If anything goes wrong then I think my best bet is the VM snapshot which was on my mind.
Have a great week!
November 8, 2018 at 10:03 am
You're quite welcome, but I'd still push to get a test server stood up. The advantage you've got is, because you're on a VM you should be able to stand up a second VM to test on first. It doesn't even need the same CPU / RAM or even storage as the production VM, just enough to get things loaded for testing. Heck, you could even use a trial version of Windows and SQL Server for this, as you'd just be tearing it down after a couple days or so (I'm not a licensing expert, nor did I stay in a Holiday Inn Express last night. Contact your licensing specialist to make sure this suggestion won't put you / your employer up the solid waste creek without a paddle with Microsoft.)
If you can't do that, then yes, a VM snapshot will give you a way to back out fairly easily.
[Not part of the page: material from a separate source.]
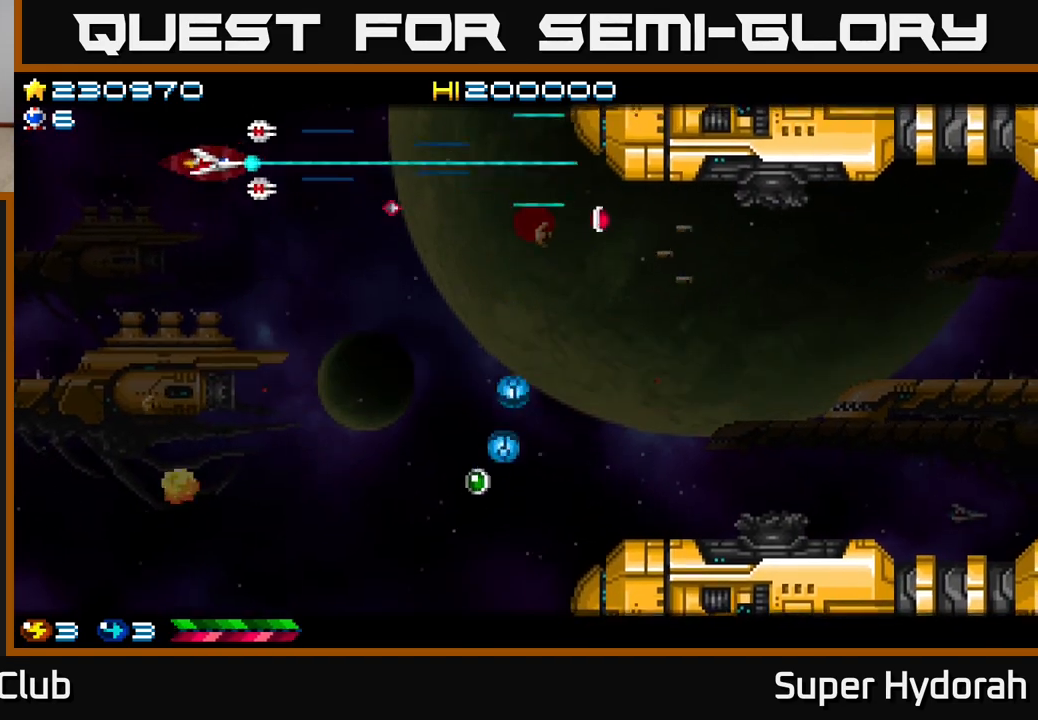
{"buttons": ["A", "DPAD_UP", "DPAD_LEFT"], "left_stick": "center", "events": [[417, "DPAD_LEFT", "down"], [433, "DPAD_DOWN", "up"], [467, "DPAD_UP", "down"]]}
Out of paranoia you may even want to go as far as stopping the SQL Server service before you snapshot, then restart it before you patch, to ensure the databases are quiet.
November 8, 2018 at 10:14 am
I absolutley agree with your advice about the test server. I will push for it and see it that is a possibility or create awareness of the advantage of having one or maybe build one. I have noted the above suggestions and please share if there is any article with step by step process..I think I am asking to much and respect your time and efforts. Thank you!
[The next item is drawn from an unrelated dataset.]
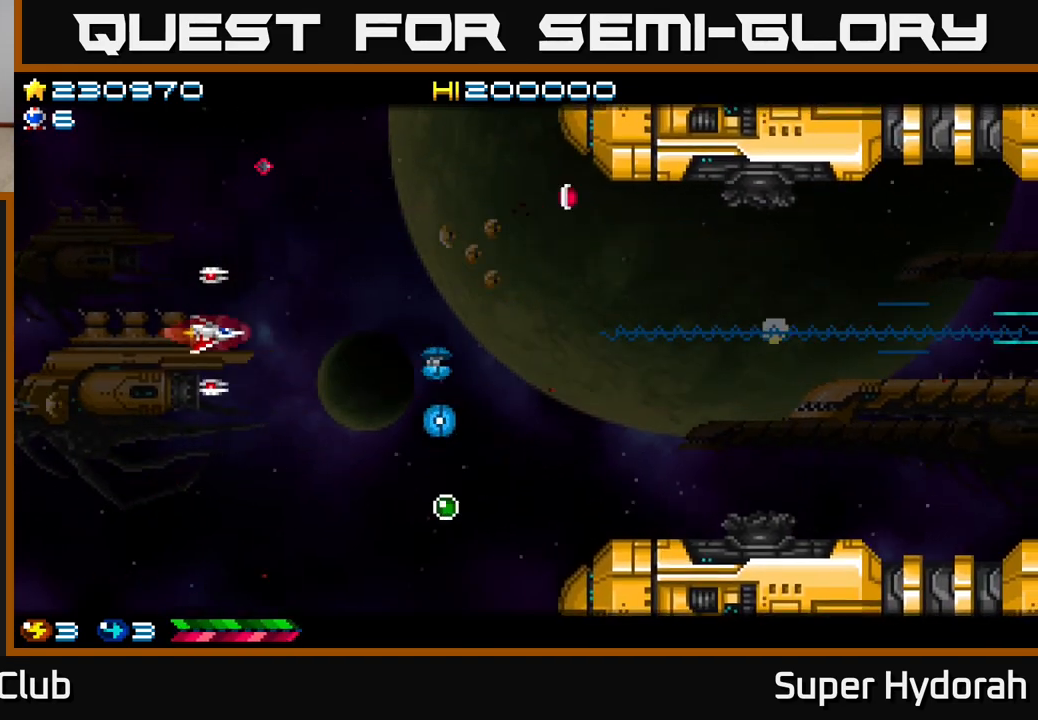
{"buttons": ["A", "DPAD_DOWN"], "left_stick": "center"}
November 8, 2018 at 10:27 am
This cannot be SQL 2017, SP has not been released for 2017.
It appears to be SQL 2012. Here are a few issues you may encounter, if it is SQL 2012...
Do you have an SSISDB database? IF so, there was a glitch in the patch. Detach the SSISDB first, and then patch it. Re-attach it after the patching is successful.
I HIGHLY recommend taking a snapshot of this server, spinning it up and running the upgrade. Only then will you have a proper baseline to determine how much downtime you require.
Michael L John
If you assassinate a DBA, would you pull a trigger?
To properly post on a forum:
http://www.sqlservercentral.com/articles/61537/
November 8, 2018 at 1:50 pm
Thanks Michael..yes it is 2012 version. Appreciate your sharing information.. surely helps. Thank you!